Gerard Lee, a writer, actor and director, graduated with an M.Phil in Creative Writing from the Oscar Wilde Centre at Trinity College Dublin in 2007. He has published poetry in journals such as Poetry London, An Sionnach (Creighton University Press), Poetry Ireland Review, The Stony Thursday Book, Southword and The SHOp. He has been a contributor to Sunday Miscellany on RTÉ Radio 1 and is included in The Best of Sunday Miscellany 1995-2000. His work was also included in Incorrigibly Plural (Lemon Soap Press). He was selected as a part of Poetry Ireland’s Introductions series in 2007. He has recently completed work on a collection titled The Gift of Nails.
His play on a meeting between Sir William Wilde and James Clarence Mangan, Mangan’s Last Gasp, was performed to critial acclaim in Bewley’s Café Theatre in 2013, and another play A New Day was presented at the same venue in May 2014.
Gerard originally trained as an actor at the Samuel Beckett Centre in Trinity College Dublin. Theatre performances include The Flaying of Marsyas by Joe O’Byrne (Flat Lake Festival), Operation Easter by Donal O’Kelly for Calypso Theatre Company, Behind the Green Curtain for O’Casey Theatre Co., Uncle Vanya for Field Day (Gate), Woyzeck, The Sinking of the Titanic, Tales from the Vienna Woods, Cabaret/Kabarett (with Agnes Bernelle) and Departed, all for Co-Motion, Hades and Epic with Upstate. He appeared in The Poor Mouth at the Edinburgh Theatre Festival. where the show won the Guardian Critic’s Award.
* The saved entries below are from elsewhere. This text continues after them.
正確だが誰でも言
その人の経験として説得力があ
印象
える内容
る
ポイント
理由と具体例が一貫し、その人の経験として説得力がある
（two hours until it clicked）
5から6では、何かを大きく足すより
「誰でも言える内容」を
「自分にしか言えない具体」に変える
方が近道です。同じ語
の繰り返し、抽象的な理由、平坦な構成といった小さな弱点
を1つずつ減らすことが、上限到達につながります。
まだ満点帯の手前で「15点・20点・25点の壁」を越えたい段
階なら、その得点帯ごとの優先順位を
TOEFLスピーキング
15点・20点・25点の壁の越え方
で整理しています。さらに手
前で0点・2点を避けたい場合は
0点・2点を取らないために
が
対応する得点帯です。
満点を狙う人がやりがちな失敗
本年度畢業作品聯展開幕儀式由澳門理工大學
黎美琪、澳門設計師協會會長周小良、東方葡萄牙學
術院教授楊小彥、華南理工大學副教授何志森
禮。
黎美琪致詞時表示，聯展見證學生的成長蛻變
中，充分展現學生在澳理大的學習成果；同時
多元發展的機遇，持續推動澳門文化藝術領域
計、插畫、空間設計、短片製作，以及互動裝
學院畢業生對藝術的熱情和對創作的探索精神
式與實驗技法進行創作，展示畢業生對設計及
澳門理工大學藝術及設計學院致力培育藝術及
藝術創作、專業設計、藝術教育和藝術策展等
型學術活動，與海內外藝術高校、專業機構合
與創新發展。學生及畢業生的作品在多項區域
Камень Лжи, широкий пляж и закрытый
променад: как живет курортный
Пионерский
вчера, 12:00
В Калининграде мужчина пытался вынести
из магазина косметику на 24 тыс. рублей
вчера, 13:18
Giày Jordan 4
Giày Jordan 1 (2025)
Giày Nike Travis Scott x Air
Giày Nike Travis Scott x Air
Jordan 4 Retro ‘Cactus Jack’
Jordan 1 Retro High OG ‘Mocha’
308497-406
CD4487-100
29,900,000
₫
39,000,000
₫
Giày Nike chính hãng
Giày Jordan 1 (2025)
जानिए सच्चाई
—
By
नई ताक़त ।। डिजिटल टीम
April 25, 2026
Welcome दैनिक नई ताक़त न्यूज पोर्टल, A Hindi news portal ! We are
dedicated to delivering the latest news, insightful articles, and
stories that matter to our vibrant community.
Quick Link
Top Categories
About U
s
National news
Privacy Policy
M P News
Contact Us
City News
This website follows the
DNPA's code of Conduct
He also appeared in Berlin Alexanderplatzat the Edinburgh Festival, where he played Franz Biberkopf. Other theatre work includes The Billy Club Puppets for Peter Sheridan and The Salvage Shop (Garter Lane) for Jim Nolan.
Television and film acting credits include Father Ted, Mattie, Kilinaskully, Fair City, Proof 2, Glenroe, Vicious Circle, Rough Diamond, Ordinary Decent Criminal and Angela’s Ashes.
Gerard worked for a number of years in residential care, with young people living apart from their families. He has been active in developing youth arts with socially marginalised young people.